◆ TO BE DONE: Render every line of the material below as a Markdown table with two columns, Row and Line. Number the lines in order and leave out any blank ones.

◆ RECORDED INFORMATION:
----------

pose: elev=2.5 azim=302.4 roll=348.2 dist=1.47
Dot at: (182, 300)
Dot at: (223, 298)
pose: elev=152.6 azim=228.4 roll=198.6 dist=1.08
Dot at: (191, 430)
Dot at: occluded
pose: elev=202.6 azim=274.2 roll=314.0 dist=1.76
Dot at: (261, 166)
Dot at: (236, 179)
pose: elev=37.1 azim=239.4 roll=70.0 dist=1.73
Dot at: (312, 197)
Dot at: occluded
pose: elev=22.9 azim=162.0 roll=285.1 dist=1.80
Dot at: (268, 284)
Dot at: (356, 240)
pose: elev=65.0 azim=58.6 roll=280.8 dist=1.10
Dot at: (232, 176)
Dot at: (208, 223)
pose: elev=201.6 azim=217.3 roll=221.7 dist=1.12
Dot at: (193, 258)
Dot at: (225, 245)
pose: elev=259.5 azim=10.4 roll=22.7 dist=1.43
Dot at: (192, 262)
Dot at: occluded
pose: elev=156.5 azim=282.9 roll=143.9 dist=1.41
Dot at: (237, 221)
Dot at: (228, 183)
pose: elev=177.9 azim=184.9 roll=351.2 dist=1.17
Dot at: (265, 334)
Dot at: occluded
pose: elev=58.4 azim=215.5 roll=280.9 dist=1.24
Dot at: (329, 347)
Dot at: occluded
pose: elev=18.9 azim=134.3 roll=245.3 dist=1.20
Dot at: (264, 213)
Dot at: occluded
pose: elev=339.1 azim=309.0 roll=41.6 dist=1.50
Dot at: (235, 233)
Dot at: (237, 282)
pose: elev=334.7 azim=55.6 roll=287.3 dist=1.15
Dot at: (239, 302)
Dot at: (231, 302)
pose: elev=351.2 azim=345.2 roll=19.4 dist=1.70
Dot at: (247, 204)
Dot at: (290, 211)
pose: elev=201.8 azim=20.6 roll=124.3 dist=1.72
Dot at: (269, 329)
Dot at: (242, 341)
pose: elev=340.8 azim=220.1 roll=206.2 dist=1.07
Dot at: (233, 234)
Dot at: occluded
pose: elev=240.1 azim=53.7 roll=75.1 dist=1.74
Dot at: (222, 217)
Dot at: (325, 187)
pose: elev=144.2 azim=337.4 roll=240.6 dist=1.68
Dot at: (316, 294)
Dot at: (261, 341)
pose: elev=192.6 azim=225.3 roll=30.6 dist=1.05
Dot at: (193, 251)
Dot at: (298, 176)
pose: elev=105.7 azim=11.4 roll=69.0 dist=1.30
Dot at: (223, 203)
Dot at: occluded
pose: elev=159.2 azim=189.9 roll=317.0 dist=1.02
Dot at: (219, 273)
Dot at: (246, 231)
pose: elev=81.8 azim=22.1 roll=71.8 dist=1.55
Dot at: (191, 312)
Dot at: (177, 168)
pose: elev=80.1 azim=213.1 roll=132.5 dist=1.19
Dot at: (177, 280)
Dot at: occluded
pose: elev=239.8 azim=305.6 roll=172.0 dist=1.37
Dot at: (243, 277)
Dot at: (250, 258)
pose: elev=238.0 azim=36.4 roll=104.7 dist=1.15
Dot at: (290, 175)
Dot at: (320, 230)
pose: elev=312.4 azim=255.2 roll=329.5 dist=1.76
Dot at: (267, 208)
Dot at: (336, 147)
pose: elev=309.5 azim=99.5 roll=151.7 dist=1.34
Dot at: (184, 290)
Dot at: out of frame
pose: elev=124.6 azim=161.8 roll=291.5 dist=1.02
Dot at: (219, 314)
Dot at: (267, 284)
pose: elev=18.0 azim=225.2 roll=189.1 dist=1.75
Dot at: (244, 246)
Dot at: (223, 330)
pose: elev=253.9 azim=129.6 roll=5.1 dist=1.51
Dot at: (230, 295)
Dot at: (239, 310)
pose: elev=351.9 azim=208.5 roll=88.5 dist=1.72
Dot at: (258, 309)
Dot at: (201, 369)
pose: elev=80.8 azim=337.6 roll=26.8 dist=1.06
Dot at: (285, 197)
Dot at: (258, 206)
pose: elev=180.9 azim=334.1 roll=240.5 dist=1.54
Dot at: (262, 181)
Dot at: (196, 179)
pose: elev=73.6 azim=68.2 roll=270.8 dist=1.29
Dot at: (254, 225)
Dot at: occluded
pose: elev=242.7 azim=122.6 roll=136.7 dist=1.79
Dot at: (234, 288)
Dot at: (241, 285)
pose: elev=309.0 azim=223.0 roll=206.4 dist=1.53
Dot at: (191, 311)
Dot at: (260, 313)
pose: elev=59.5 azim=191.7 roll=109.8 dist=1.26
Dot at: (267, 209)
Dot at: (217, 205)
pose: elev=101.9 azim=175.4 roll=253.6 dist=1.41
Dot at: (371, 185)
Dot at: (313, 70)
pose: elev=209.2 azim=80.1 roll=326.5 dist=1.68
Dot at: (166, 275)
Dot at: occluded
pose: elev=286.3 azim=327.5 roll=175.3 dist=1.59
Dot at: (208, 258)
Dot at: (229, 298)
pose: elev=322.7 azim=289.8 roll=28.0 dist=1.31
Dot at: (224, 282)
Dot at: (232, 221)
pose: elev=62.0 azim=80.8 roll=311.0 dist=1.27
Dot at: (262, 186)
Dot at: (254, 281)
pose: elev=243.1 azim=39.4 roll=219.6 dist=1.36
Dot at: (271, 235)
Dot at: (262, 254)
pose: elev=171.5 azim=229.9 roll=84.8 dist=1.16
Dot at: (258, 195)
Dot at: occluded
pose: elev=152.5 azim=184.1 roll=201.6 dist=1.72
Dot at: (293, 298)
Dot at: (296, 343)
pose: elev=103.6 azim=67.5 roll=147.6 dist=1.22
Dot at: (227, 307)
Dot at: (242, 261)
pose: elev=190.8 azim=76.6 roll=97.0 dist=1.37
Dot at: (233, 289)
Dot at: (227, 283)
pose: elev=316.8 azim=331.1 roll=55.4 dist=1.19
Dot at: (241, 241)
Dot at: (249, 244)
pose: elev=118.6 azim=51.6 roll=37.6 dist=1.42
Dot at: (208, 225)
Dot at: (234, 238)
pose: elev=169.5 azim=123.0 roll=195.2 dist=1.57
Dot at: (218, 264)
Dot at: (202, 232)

----------

◆ CORRECT RESULT:
| Row | Line |
|---|---|
| 1 | pose: elev=2.5 azim=302.4 roll=348.2 dist=1.47 |
| 2 | Dot at: (182, 300) |
| 3 | Dot at: (223, 298) |
| 4 | pose: elev=152.6 azim=228.4 roll=198.6 dist=1.08 |
| 5 | Dot at: (191, 430) |
| 6 | Dot at: occluded |
| 7 | pose: elev=202.6 azim=274.2 roll=314.0 dist=1.76 |
| 8 | Dot at: (261, 166) |
| 9 | Dot at: (236, 179) |
| 10 | pose: elev=37.1 azim=239.4 roll=70.0 dist=1.73 |
| 11 | Dot at: (312, 197) |
| 12 | Dot at: occluded |
| 13 | pose: elev=22.9 azim=162.0 roll=285.1 dist=1.80 |
| 14 | Dot at: (268, 284) |
| 15 | Dot at: (356, 240) |
| 16 | pose: elev=65.0 azim=58.6 roll=280.8 dist=1.10 |
| 17 | Dot at: (232, 176) |
| 18 | Dot at: (208, 223) |
| 19 | pose: elev=201.6 azim=217.3 roll=221.7 dist=1.12 |
| 20 | Dot at: (193, 258) |
| 21 | Dot at: (225, 245) |
| 22 | pose: elev=259.5 azim=10.4 roll=22.7 dist=1.43 |
| 23 | Dot at: (192, 262) |
| 24 | Dot at: occluded |
| 25 | pose: elev=156.5 azim=282.9 roll=143.9 dist=1.41 |
| 26 | Dot at: (237, 221) |
| 27 | Dot at: (228, 183) |
| 28 | pose: elev=177.9 azim=184.9 roll=351.2 dist=1.17 |
| 29 | Dot at: (265, 334) |
| 30 | Dot at: occluded |
| 31 | pose: elev=58.4 azim=215.5 roll=280.9 dist=1.24 |
| 32 | Dot at: (329, 347) |
| 33 | Dot at: occluded |
| 34 | pose: elev=18.9 azim=134.3 roll=245.3 dist=1.20 |
| 35 | Dot at: (264, 213) |
| 36 | Dot at: occluded |
| 37 | pose: elev=339.1 azim=309.0 roll=41.6 dist=1.50 |
| 38 | Dot at: (235, 233) |
| 39 | Dot at: (237, 282) |
| 40 | pose: elev=334.7 azim=55.6 roll=287.3 dist=1.15 |
| 41 | Dot at: (239, 302) |
| 42 | Dot at: (231, 302) |
| 43 | pose: elev=351.2 azim=345.2 roll=19.4 dist=1.70 |
| 44 | Dot at: (247, 204) |
| 45 | Dot at: (290, 211) |
| 46 | pose: elev=201.8 azim=20.6 roll=124.3 dist=1.72 |
| 47 | Dot at: (269, 329) |
| 48 | Dot at: (242, 341) |
| 49 | pose: elev=340.8 azim=220.1 roll=206.2 dist=1.07 |
| 50 | Dot at: (233, 234) |
| 51 | Dot at: occluded |
| 52 | pose: elev=240.1 azim=53.7 roll=75.1 dist=1.74 |
| 53 | Dot at: (222, 217) |
| 54 | Dot at: (325, 187) |
| 55 | pose: elev=144.2 azim=337.4 roll=240.6 dist=1.68 |
| 56 | Dot at: (316, 294) |
| 57 | Dot at: (261, 341) |
| 58 | pose: elev=192.6 azim=225.3 roll=30.6 dist=1.05 |
| 59 | Dot at: (193, 251) |
| 60 | Dot at: (298, 176) |
| 61 | pose: elev=105.7 azim=11.4 roll=69.0 dist=1.30 |
| 62 | Dot at: (223, 203) |
| 63 | Dot at: occluded |
| 64 | pose: elev=159.2 azim=189.9 roll=317.0 dist=1.02 |
| 65 | Dot at: (219, 273) |
| 66 | Dot at: (246, 231) |
| 67 | pose: elev=81.8 azim=22.1 roll=71.8 dist=1.55 |
| 68 | Dot at: (191, 312) |
| 69 | Dot at: (177, 168) |
| 70 | pose: elev=80.1 azim=213.1 roll=132.5 dist=1.19 |
| 71 | Dot at: (177, 280) |
| 72 | Dot at: occluded |
| 73 | pose: elev=239.8 azim=305.6 roll=172.0 dist=1.37 |
| 74 | Dot at: (243, 277) |
| 75 | Dot at: (250, 258) |
| 76 | pose: elev=238.0 azim=36.4 roll=104.7 dist=1.15 |
| 77 | Dot at: (290, 175) |
| 78 | Dot at: (320, 230) |
| 79 | pose: elev=312.4 azim=255.2 roll=329.5 dist=1.76 |
| 80 | Dot at: (267, 208) |
| 81 | Dot at: (336, 147) |
| 82 | pose: elev=309.5 azim=99.5 roll=151.7 dist=1.34 |
| 83 | Dot at: (184, 290) |
| 84 | Dot at: out of frame |
| 85 | pose: elev=124.6 azim=161.8 roll=291.5 dist=1.02 |
| 86 | Dot at: (219, 314) |
| 87 | Dot at: (267, 284) |
| 88 | pose: elev=18.0 azim=225.2 roll=189.1 dist=1.75 |
| 89 | Dot at: (244, 246) |
| 90 | Dot at: (223, 330) |
| 91 | pose: elev=253.9 azim=129.6 roll=5.1 dist=1.51 |
| 92 | Dot at: (230, 295) |
| 93 | Dot at: (239, 310) |
| 94 | pose: elev=351.9 azim=208.5 roll=88.5 dist=1.72 |
| 95 | Dot at: (258, 309) |
| 96 | Dot at: (201, 369) |
| 97 | pose: elev=80.8 azim=337.6 roll=26.8 dist=1.06 |
| 98 | Dot at: (285, 197) |
| 99 | Dot at: (258, 206) |
| 100 | pose: elev=180.9 azim=334.1 roll=240.5 dist=1.54 |
| 101 | Dot at: (262, 181) |
| 102 | Dot at: (196, 179) |
| 103 | pose: elev=73.6 azim=68.2 roll=270.8 dist=1.29 |
| 104 | Dot at: (254, 225) |
| 105 | Dot at: occluded |
| 106 | pose: elev=242.7 azim=122.6 roll=136.7 dist=1.79 |
| 107 | Dot at: (234, 288) |
| 108 | Dot at: (241, 285) |
| 109 | pose: elev=309.0 azim=223.0 roll=206.4 dist=1.53 |
| 110 | Dot at: (191, 311) |
| 111 | Dot at: (260, 313) |
| 112 | pose: elev=59.5 azim=191.7 roll=109.8 dist=1.26 |
| 113 | Dot at: (267, 209) |
| 114 | Dot at: (217, 205) |
| 115 | pose: elev=101.9 azim=175.4 roll=253.6 dist=1.41 |
| 116 | Dot at: (371, 185) |
| 117 | Dot at: (313, 70) |
| 118 | pose: elev=209.2 azim=80.1 roll=326.5 dist=1.68 |
| 119 | Dot at: (166, 275) |
| 120 | Dot at: occluded |
| 121 | pose: elev=286.3 azim=327.5 roll=175.3 dist=1.59 |
| 122 | Dot at: (208, 258) |
| 123 | Dot at: (229, 298) |
| 124 | pose: elev=322.7 azim=289.8 roll=28.0 dist=1.31 |
| 125 | Dot at: (224, 282) |
| 126 | Dot at: (232, 221) |
| 127 | pose: elev=62.0 azim=80.8 roll=311.0 dist=1.27 |
| 128 | Dot at: (262, 186) |
| 129 | Dot at: (254, 281) |
| 130 | pose: elev=243.1 azim=39.4 roll=219.6 dist=1.36 |
| 131 | Dot at: (271, 235) |
| 132 | Dot at: (262, 254) |
| 133 | pose: elev=171.5 azim=229.9 roll=84.8 dist=1.16 |
| 134 | Dot at: (258, 195) |
| 135 | Dot at: occluded |
| 136 | pose: elev=152.5 azim=184.1 roll=201.6 dist=1.72 |
| 137 | Dot at: (293, 298) |
| 138 | Dot at: (296, 343) |
| 139 | pose: elev=103.6 azim=67.5 roll=147.6 dist=1.22 |
| 140 | Dot at: (227, 307) |
| 141 | Dot at: (242, 261) |
| 142 | pose: elev=190.8 azim=76.6 roll=97.0 dist=1.37 |
| 143 | Dot at: (233, 289) |
| 144 | Dot at: (227, 283) |
| 145 | pose: elev=316.8 azim=331.1 roll=55.4 dist=1.19 |
| 146 | Dot at: (241, 241) |
| 147 | Dot at: (249, 244) |
| 148 | pose: elev=118.6 azim=51.6 roll=37.6 dist=1.42 |
| 149 | Dot at: (208, 225) |
| 150 | Dot at: (234, 238) |
| 151 | pose: elev=169.5 azim=123.0 roll=195.2 dist=1.57 |
| 152 | Dot at: (218, 264) |
| 153 | Dot at: (202, 232) |